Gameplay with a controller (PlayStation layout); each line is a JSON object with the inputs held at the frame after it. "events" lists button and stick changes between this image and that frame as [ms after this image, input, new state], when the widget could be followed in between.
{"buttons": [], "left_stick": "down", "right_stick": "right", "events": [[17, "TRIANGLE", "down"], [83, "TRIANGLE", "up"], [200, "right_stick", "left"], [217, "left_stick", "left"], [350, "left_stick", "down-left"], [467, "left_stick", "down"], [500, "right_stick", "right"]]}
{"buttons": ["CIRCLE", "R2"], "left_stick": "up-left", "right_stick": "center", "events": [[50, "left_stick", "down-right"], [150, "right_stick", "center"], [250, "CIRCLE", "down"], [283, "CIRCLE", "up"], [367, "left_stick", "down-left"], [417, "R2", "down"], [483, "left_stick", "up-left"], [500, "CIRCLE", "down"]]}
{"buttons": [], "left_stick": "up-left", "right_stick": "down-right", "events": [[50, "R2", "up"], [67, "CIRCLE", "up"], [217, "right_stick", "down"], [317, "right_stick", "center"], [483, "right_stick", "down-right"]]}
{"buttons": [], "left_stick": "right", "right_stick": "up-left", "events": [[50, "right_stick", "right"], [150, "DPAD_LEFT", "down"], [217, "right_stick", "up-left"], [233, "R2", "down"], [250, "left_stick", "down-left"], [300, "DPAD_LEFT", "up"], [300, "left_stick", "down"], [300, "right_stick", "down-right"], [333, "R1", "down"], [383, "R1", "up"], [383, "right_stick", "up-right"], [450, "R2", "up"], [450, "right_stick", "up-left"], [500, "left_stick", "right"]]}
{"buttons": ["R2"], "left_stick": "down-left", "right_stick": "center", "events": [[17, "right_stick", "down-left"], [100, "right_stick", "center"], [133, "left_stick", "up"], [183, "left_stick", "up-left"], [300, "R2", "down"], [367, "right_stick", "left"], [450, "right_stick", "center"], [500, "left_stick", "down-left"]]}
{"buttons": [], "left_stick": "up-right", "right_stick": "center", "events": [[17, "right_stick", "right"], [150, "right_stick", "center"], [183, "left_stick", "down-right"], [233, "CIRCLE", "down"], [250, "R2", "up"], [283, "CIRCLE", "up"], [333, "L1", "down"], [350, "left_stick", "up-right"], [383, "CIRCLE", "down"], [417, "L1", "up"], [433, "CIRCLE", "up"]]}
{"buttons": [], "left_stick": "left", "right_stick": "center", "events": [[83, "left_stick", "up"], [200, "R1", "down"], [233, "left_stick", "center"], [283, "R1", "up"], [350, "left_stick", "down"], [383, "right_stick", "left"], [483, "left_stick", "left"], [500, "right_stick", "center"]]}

> **Work instruction**
Above are the entries; return each one exactly.

> **Response area**
Gameplay with a controller (PlayStation layout); each line is a JSON object with the inputs held at the frame after it. "events" lists button and stick changes between this image and that frame as [ms after this image, input, new state], when the widget could be followed in between.
{"buttons": [], "left_stick": "down", "right_stick": "right", "events": [[17, "TRIANGLE", "down"], [83, "TRIANGLE", "up"], [200, "right_stick", "left"], [217, "left_stick", "left"], [350, "left_stick", "down-left"], [467, "left_stick", "down"], [500, "right_stick", "right"]]}
{"buttons": ["CIRCLE", "R2"], "left_stick": "up-left", "right_stick": "center", "events": [[50, "left_stick", "down-right"], [150, "right_stick", "center"], [250, "CIRCLE", "down"], [283, "CIRCLE", "up"], [367, "left_stick", "down-left"], [417, "R2", "down"], [483, "left_stick", "up-left"], [500, "CIRCLE", "down"]]}
{"buttons": [], "left_stick": "up-left", "right_stick": "down-right", "events": [[50, "R2", "up"], [67, "CIRCLE", "up"], [217, "right_stick", "down"], [317, "right_stick", "center"], [483, "right_stick", "down-right"]]}
{"buttons": [], "left_stick": "right", "right_stick": "up-left", "events": [[50, "right_stick", "right"], [150, "DPAD_LEFT", "down"], [217, "right_stick", "up-left"], [233, "R2", "down"], [250, "left_stick", "down-left"], [300, "DPAD_LEFT", "up"], [300, "left_stick", "down"], [300, "right_stick", "down-right"], [333, "R1", "down"], [383, "R1", "up"], [383, "right_stick", "up-right"], [450, "R2", "up"], [450, "right_stick", "up-left"], [500, "left_stick", "right"]]}
{"buttons": ["R2"], "left_stick": "down-left", "right_stick": "center", "events": [[17, "right_stick", "down-left"], [100, "right_stick", "center"], [133, "left_stick", "up"], [183, "left_stick", "up-left"], [300, "R2", "down"], [367, "right_stick", "left"], [450, "right_stick", "center"], [500, "left_stick", "down-left"]]}
{"buttons": [], "left_stick": "up-right", "right_stick": "center", "events": [[17, "right_stick", "right"], [150, "right_stick", "center"], [183, "left_stick", "down-right"], [233, "CIRCLE", "down"], [250, "R2", "up"], [283, "CIRCLE", "up"], [333, "L1", "down"], [350, "left_stick", "up-right"], [383, "CIRCLE", "down"], [417, "L1", "up"], [433, "CIRCLE", "up"]]}
{"buttons": [], "left_stick": "left", "right_stick": "center", "events": [[83, "left_stick", "up"], [200, "R1", "down"], [233, "left_stick", "center"], [283, "R1", "up"], [350, "left_stick", "down"], [383, "right_stick", "left"], [483, "left_stick", "left"], [500, "right_stick", "center"]]}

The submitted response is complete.